Directions:
**A.** According to the fund prospectus passage, how is the Fund's NAV calculated?
**B.** Rewrite the fund prospectus passage starting with "Determination of Net" and going on through "its Shares outstanding.", changing "NYSE" to "Exchange".

Quoted passage:
***

Investors owning Shares are beneficial owners as shown on the records of DTC or its participants. DTC serves as the securities depository for all Shares. DTC’s participants include securities brokers and dealers, banks, trust companies, clearing corporations and other institutions that directly or indirectly maintain a custodial relationship with DTC. As a beneficial owner of Shares, you are not entitled to receive physical delivery of stock certificates or to have Shares registered in your name, and you are not considered a registered owner of Shares. Therefore, to exercise any right as an owner of Shares, you must rely upon the procedures of DTC and its participants. These procedures are the same as those that apply to any other securities that you hold in book entry or “street name” through your brokerage account.
Frequent Purchases and Redemptions of Shares
The Fund imposes no restrictions on the frequency of purchases and redemptions of Shares. In determining not to approve a written, established policy, the Board evaluated the risks of market timing activities by Fund shareholders. Purchases and redemptions by APs, who are the only parties that may purchase or redeem Shares directly with the Fund, are an essential part of the ETF process and help keep Share trading prices in line with NAV. As such, the Fund accommodates frequent purchases and redemptions by APs. However, frequent purchases and redemptions for cash may increase tracking error and portfolio transaction costs and may lead to the realization of capital gains. To minimize these potential consequences of frequent purchases and redemptions, the Fund employs fair value pricing and may impose transaction fees on purchases and redemptions of Creation Units to cover the custodial and other costs incurred by the Fund in effecting trades. In addition, the Fund and the Adviser reserve the right to reject any purchase order at their discretion.
Determination of Net Asset Value
The Fund’s NAV is calculated as of the scheduled close of regular trading on the New York Stock Exchange (the “NYSE”), generally 4:00 p.m. Eastern time, each day the NYSE is open for business. The NAV is calculated by dividing the Fund’s net assets by its Shares outstanding.
In calculating its NAV, the Fund generally values its assets on the basis of market quotations, last sale prices, or estimates of value furnished by a pricing service or brokers who make markets in such instruments. The values of non-U.S. dollar denominated securities are converted to U.S. dollars using foreign currency exchange rates generally determined as of 4:00 p.m., Eastern time (NYSE close). If such information is not available for a security held by the Fund or is determined to be unreliable, the security will be valued at fair value estimates under guidelines established by the Board (as described below).

***

Data extract:
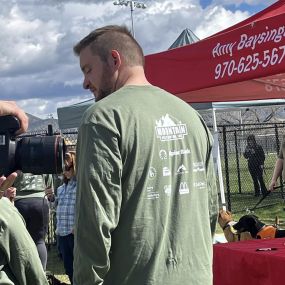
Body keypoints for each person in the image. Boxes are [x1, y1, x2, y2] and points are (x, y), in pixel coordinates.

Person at [73, 25, 218, 285]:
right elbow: (210, 208)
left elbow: (94, 222)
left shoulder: (103, 118)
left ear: (115, 60)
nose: (85, 83)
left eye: (88, 70)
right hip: (197, 276)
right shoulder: (192, 117)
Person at [0, 101, 48, 285]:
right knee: (38, 241)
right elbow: (33, 275)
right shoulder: (4, 216)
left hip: (22, 201)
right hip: (37, 202)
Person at [46, 151, 77, 284]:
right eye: (63, 168)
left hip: (75, 233)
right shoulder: (61, 188)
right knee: (69, 267)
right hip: (62, 233)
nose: (65, 171)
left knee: (79, 266)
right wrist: (51, 198)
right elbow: (55, 206)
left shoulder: (81, 186)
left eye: (68, 168)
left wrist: (79, 225)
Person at [13, 172, 53, 270]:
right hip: (40, 201)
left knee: (19, 242)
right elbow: (49, 188)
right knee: (39, 241)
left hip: (20, 202)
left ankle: (23, 274)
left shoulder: (16, 157)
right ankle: (40, 275)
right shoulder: (43, 159)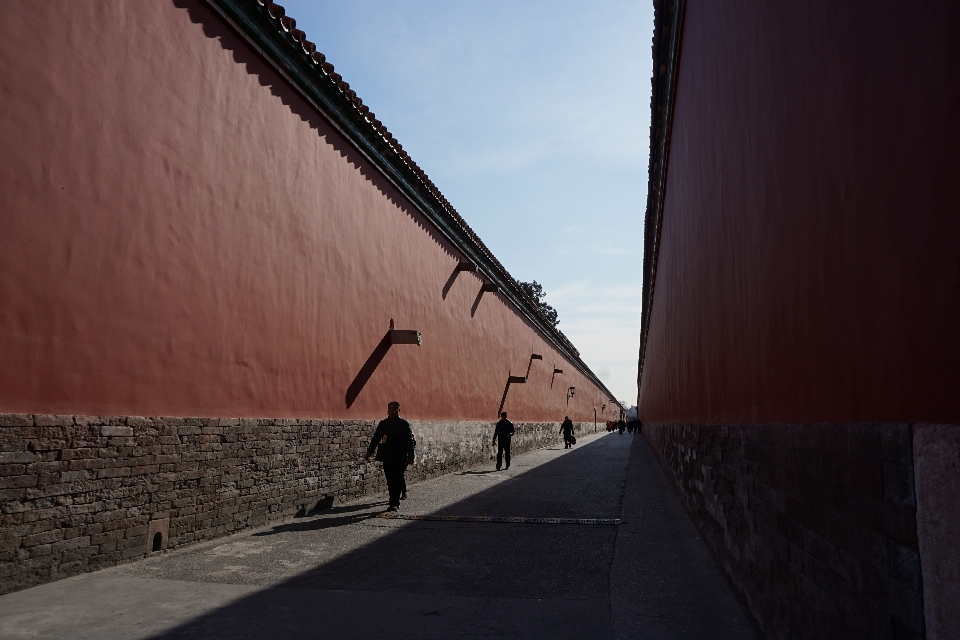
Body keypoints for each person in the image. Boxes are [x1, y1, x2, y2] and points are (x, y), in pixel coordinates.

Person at [365, 401, 415, 512]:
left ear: (398, 410)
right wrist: (369, 451)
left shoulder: (403, 424)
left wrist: (411, 456)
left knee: (396, 479)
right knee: (390, 480)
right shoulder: (383, 424)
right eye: (390, 408)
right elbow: (376, 438)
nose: (391, 411)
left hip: (400, 457)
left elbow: (409, 442)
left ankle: (394, 504)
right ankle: (393, 501)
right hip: (387, 456)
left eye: (394, 408)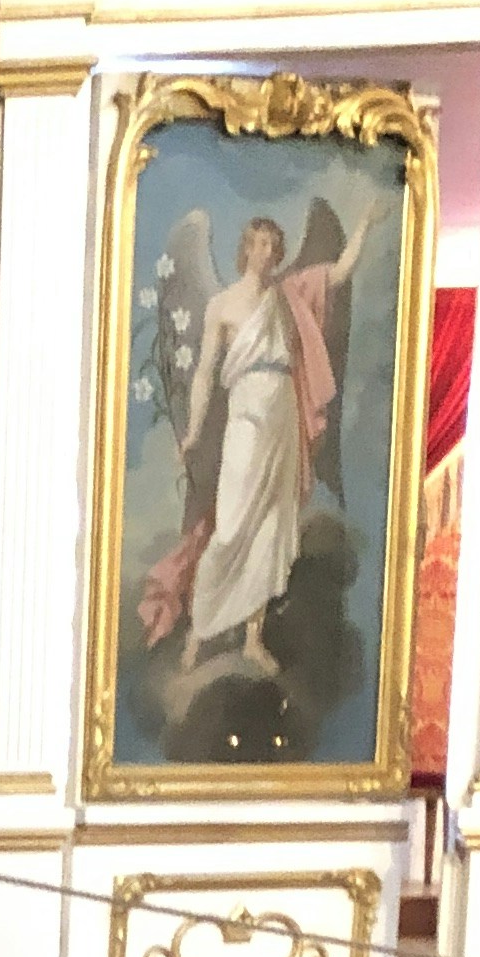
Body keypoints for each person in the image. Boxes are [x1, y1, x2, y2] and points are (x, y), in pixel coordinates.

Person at [175, 205, 371, 678]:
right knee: (234, 523)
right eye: (257, 243)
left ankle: (252, 639)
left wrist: (363, 222)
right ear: (245, 249)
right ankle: (198, 633)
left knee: (272, 525)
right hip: (246, 416)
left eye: (272, 246)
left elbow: (340, 273)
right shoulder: (222, 304)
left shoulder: (289, 295)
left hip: (282, 415)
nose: (265, 252)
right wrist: (196, 430)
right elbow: (204, 372)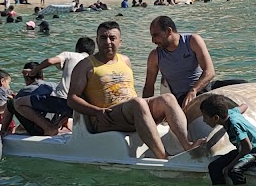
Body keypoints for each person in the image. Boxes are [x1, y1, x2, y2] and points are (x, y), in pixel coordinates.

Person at [64, 21, 198, 161]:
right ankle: (163, 157)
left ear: (120, 42)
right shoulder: (85, 65)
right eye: (103, 38)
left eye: (112, 38)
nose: (108, 42)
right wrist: (96, 111)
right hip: (106, 117)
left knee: (168, 98)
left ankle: (188, 146)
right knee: (137, 103)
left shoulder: (125, 60)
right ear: (97, 40)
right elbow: (72, 98)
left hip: (131, 111)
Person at [14, 37, 95, 137]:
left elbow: (50, 61)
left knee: (19, 103)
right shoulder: (93, 62)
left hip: (62, 102)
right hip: (80, 107)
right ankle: (58, 125)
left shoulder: (70, 55)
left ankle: (48, 128)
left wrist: (34, 71)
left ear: (77, 48)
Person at [143, 15, 216, 120]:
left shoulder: (192, 41)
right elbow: (149, 86)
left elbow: (210, 72)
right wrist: (146, 111)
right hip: (182, 98)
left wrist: (193, 91)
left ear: (169, 31)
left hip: (202, 88)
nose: (153, 40)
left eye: (155, 35)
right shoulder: (155, 56)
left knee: (241, 82)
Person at [199, 93, 256, 186]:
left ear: (216, 118)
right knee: (213, 167)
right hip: (242, 149)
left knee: (234, 171)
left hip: (255, 151)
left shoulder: (234, 125)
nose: (204, 120)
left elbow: (247, 148)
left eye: (205, 117)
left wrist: (229, 166)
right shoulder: (231, 112)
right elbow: (244, 106)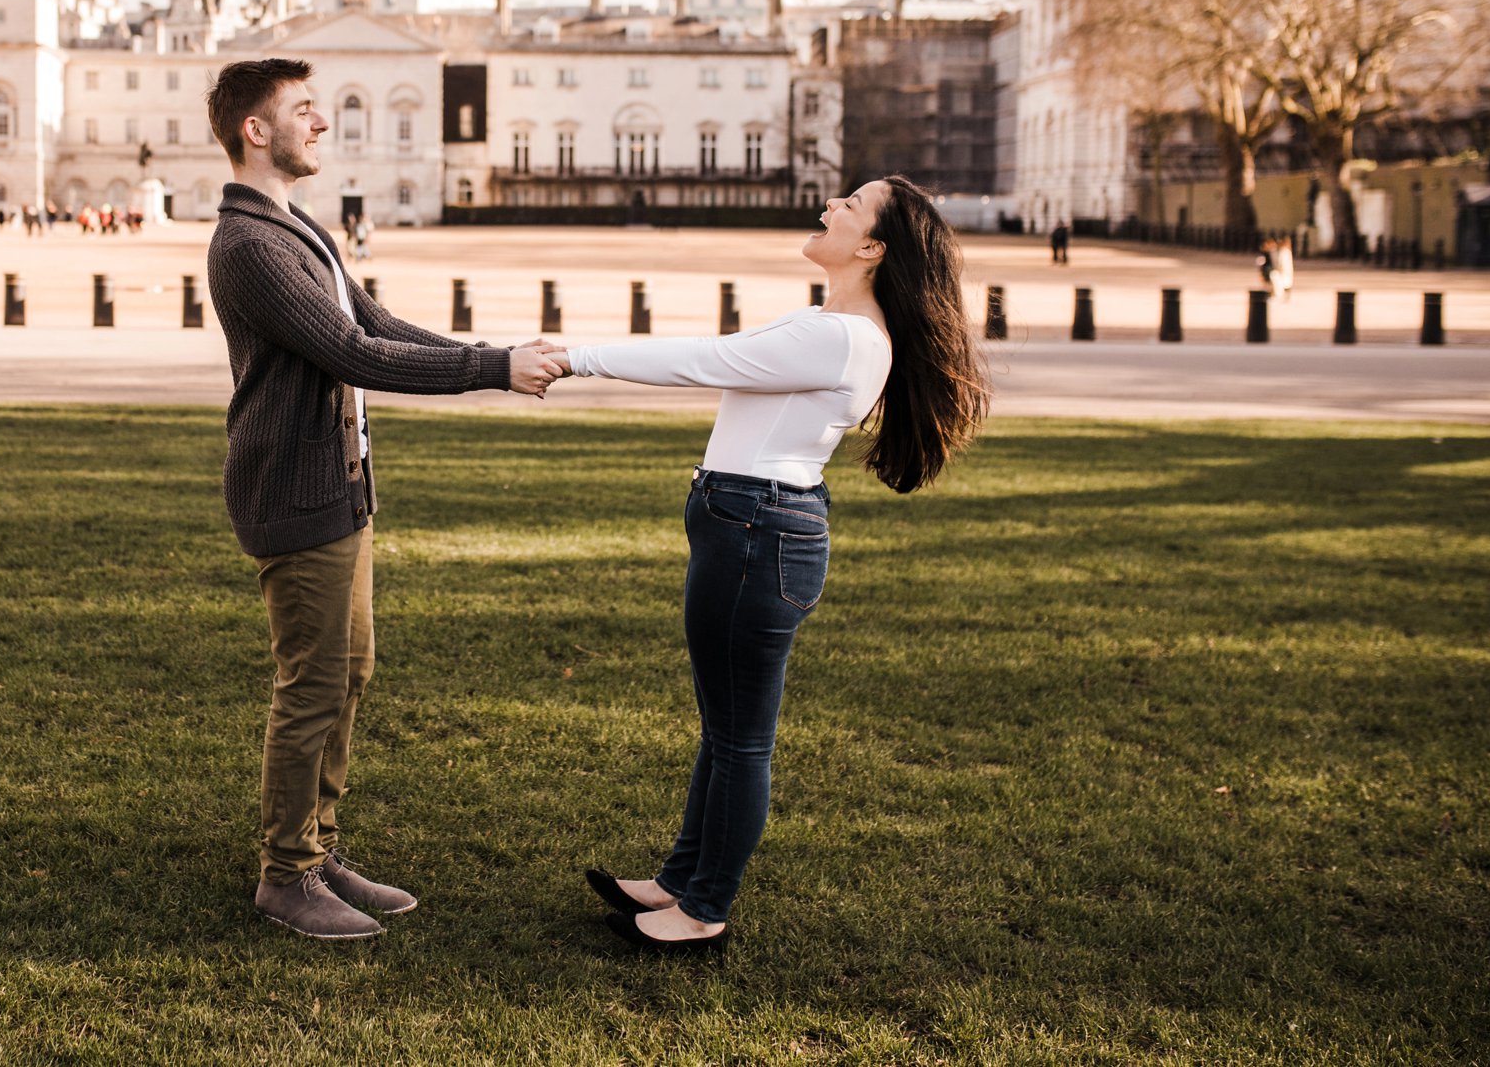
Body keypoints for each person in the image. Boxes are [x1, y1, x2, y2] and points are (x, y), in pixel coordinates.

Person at [560, 175, 989, 952]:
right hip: (749, 523)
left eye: (850, 205)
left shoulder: (843, 336)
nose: (829, 205)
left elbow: (705, 359)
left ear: (871, 247)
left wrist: (574, 356)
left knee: (741, 737)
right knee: (724, 728)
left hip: (757, 531)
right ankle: (680, 879)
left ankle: (702, 910)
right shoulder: (829, 323)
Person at [205, 57, 562, 942]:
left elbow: (379, 325)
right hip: (293, 491)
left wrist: (491, 352)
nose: (321, 124)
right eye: (302, 111)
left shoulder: (295, 228)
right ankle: (285, 875)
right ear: (256, 129)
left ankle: (318, 851)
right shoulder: (250, 244)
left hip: (341, 487)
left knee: (348, 673)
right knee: (312, 684)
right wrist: (492, 371)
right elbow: (353, 354)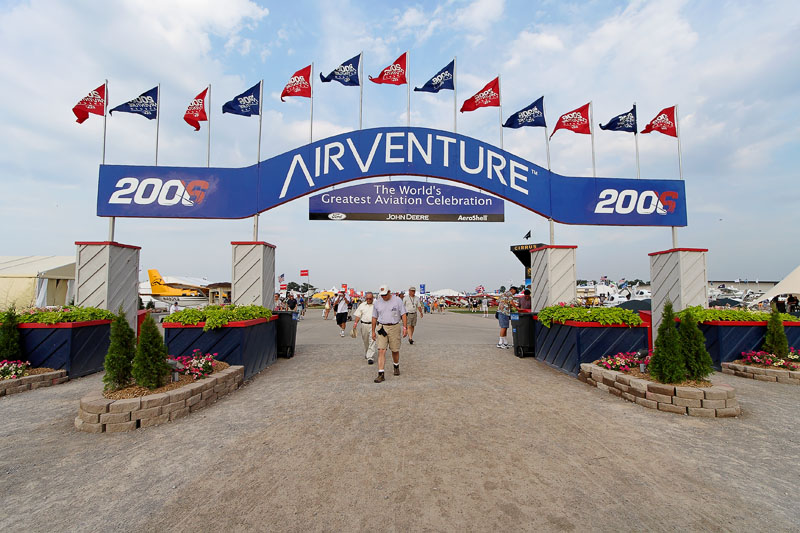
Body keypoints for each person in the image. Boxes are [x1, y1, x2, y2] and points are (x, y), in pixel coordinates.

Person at [371, 285, 408, 383]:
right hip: (382, 327)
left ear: (389, 292)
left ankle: (396, 365)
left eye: (385, 295)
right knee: (381, 350)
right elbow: (374, 317)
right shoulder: (377, 302)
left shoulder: (397, 300)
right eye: (382, 295)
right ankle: (381, 373)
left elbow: (403, 314)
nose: (384, 297)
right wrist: (373, 331)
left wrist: (405, 327)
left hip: (394, 327)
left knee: (395, 350)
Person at [352, 292, 377, 364]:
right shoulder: (362, 305)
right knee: (366, 341)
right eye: (367, 298)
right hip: (364, 325)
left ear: (373, 298)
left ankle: (370, 357)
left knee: (372, 340)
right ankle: (367, 352)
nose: (368, 300)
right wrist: (355, 324)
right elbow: (358, 315)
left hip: (373, 325)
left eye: (370, 298)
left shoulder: (376, 305)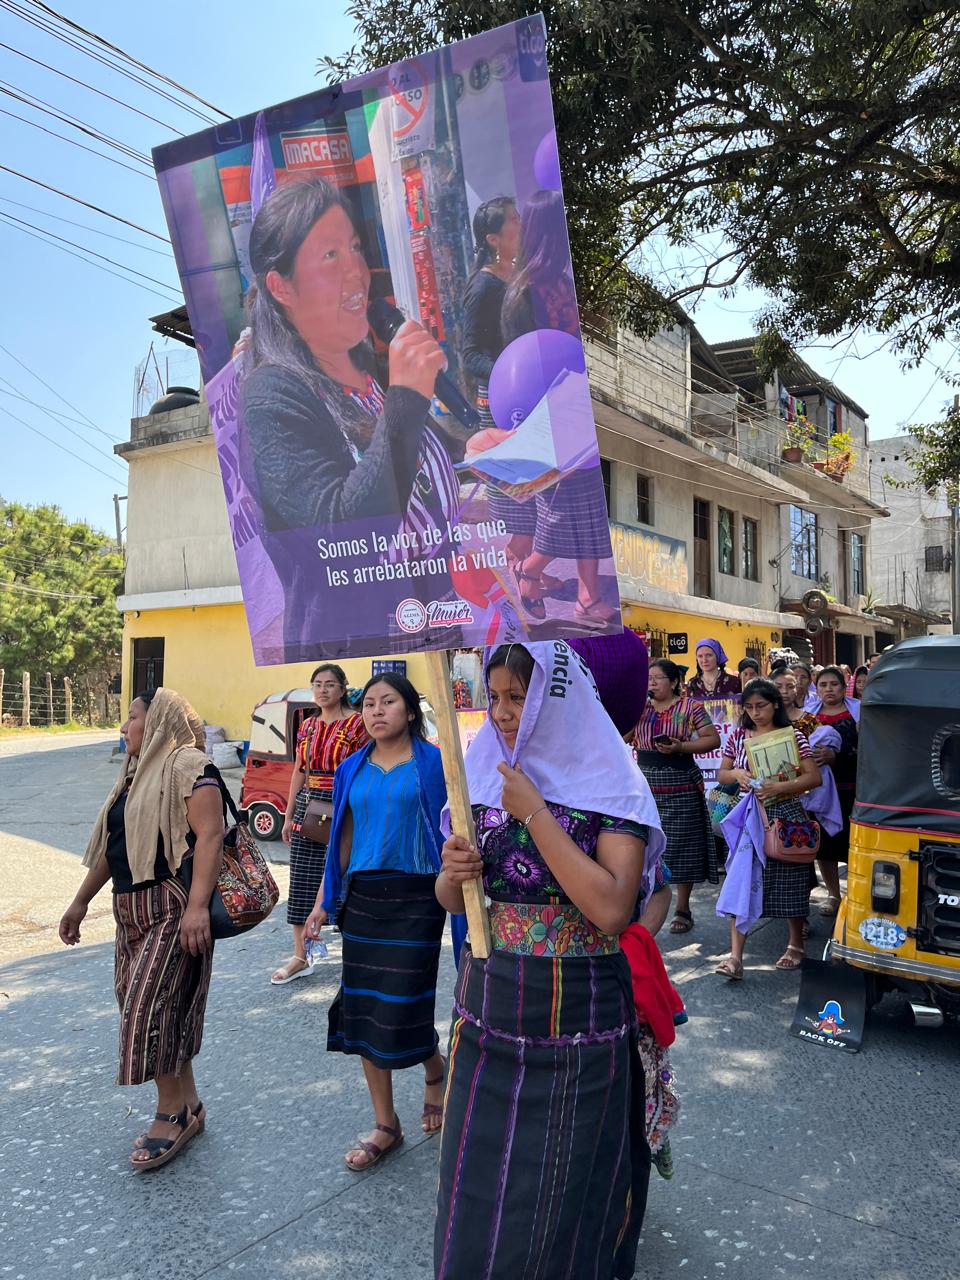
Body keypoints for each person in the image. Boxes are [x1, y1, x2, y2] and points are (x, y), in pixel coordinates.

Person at [435, 640, 665, 1280]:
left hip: (579, 1015)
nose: (504, 713)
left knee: (565, 1200)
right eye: (497, 697)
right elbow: (452, 894)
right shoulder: (480, 770)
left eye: (519, 696)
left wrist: (535, 811)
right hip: (488, 1004)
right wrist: (453, 875)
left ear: (557, 695)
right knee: (477, 1194)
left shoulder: (609, 777)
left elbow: (614, 908)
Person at [239, 176, 460, 656]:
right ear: (281, 287)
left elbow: (413, 455)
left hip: (437, 616)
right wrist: (405, 397)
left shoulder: (363, 366)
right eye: (330, 256)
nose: (357, 271)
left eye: (355, 248)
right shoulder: (272, 395)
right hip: (363, 655)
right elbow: (342, 533)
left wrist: (470, 451)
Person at [59, 688, 224, 1170]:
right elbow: (117, 849)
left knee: (147, 1011)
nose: (124, 727)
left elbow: (211, 835)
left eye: (132, 717)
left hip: (172, 905)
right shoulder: (136, 777)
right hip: (128, 910)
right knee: (160, 1007)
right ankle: (190, 1105)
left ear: (157, 722)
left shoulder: (189, 767)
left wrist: (197, 908)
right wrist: (80, 901)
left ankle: (169, 1114)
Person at [303, 673, 463, 1170]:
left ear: (410, 711)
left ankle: (434, 1068)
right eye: (368, 704)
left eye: (388, 702)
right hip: (366, 899)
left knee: (404, 1006)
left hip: (420, 898)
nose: (376, 711)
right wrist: (323, 902)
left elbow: (458, 830)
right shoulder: (352, 767)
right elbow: (341, 841)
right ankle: (385, 1123)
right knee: (366, 1010)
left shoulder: (438, 764)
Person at [499, 190, 616, 630]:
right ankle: (529, 572)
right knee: (564, 503)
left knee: (586, 500)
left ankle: (586, 596)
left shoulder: (555, 281)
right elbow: (526, 357)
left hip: (571, 406)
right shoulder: (526, 290)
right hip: (547, 411)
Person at [715, 679, 821, 977]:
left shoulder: (794, 736)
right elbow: (722, 774)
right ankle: (735, 957)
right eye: (749, 707)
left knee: (791, 877)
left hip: (786, 813)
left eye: (760, 706)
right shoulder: (738, 736)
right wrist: (737, 773)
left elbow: (813, 778)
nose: (755, 713)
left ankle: (795, 943)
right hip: (747, 815)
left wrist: (780, 785)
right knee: (740, 879)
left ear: (775, 704)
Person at [271, 664, 368, 984]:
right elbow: (298, 769)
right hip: (308, 806)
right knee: (301, 878)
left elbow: (363, 768)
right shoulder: (308, 726)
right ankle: (301, 955)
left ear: (342, 689)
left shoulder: (356, 724)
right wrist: (287, 815)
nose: (323, 690)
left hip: (345, 806)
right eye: (317, 684)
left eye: (329, 684)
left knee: (349, 876)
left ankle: (359, 953)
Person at [631, 658, 720, 935]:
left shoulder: (689, 707)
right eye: (648, 679)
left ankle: (682, 908)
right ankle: (644, 903)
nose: (652, 683)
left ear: (673, 682)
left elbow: (712, 739)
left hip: (680, 782)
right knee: (641, 845)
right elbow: (624, 736)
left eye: (658, 678)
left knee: (682, 846)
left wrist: (683, 746)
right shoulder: (639, 707)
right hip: (645, 784)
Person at [812, 665, 859, 915]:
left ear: (844, 687)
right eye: (823, 685)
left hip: (852, 789)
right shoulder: (808, 715)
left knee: (853, 844)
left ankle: (857, 895)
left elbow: (869, 751)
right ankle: (833, 894)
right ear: (816, 688)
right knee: (825, 845)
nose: (829, 689)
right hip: (819, 791)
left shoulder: (859, 714)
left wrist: (836, 757)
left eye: (834, 684)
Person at [772, 669, 820, 739]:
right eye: (778, 687)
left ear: (796, 689)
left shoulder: (809, 720)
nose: (784, 691)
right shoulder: (764, 719)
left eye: (790, 687)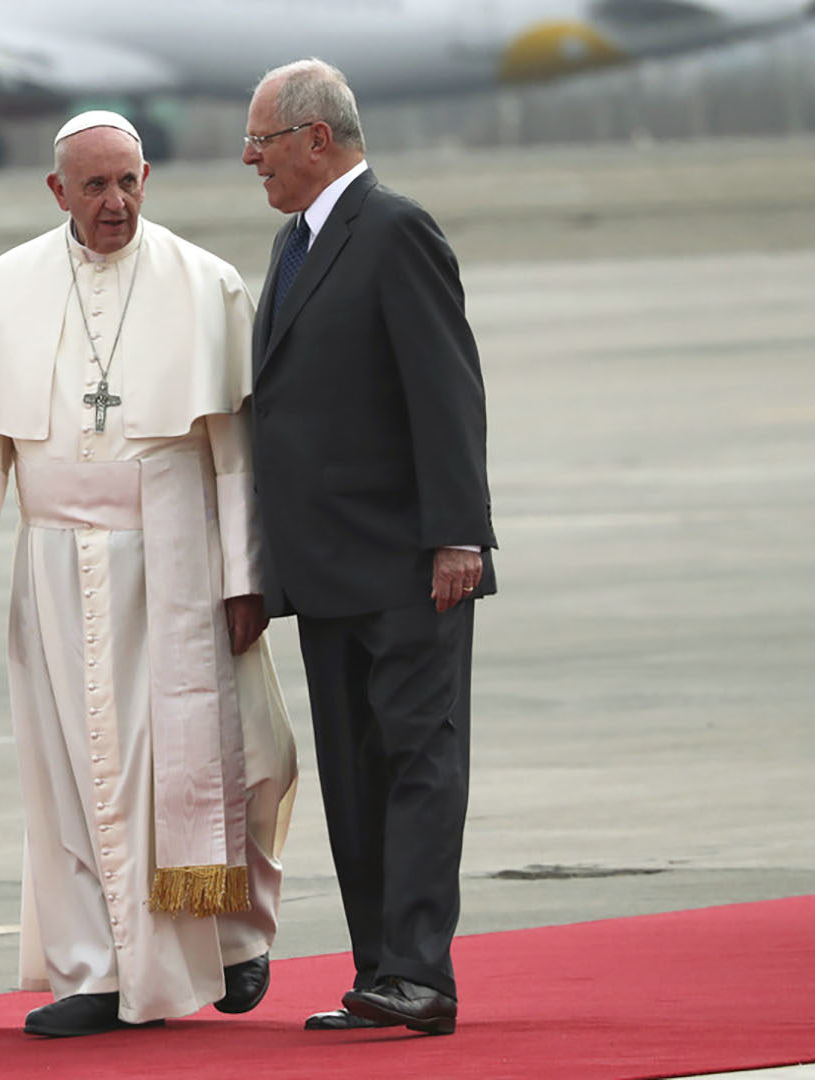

***

Answers by task:
**A.** The NAV is calculated by dividing the Fund's net assets by its Shares outstanding.

**B.**
Determination of Net Asset Value
The Fund’s NAV is calculated as of the scheduled close of regular trading on the New York Stock Exchange (the “Exchange”), generally 4:00 p.m. Eastern time, each day the Exchange is open for business. The NAV is calculated by dividing the Fund’s net assets by its Shares outstanding.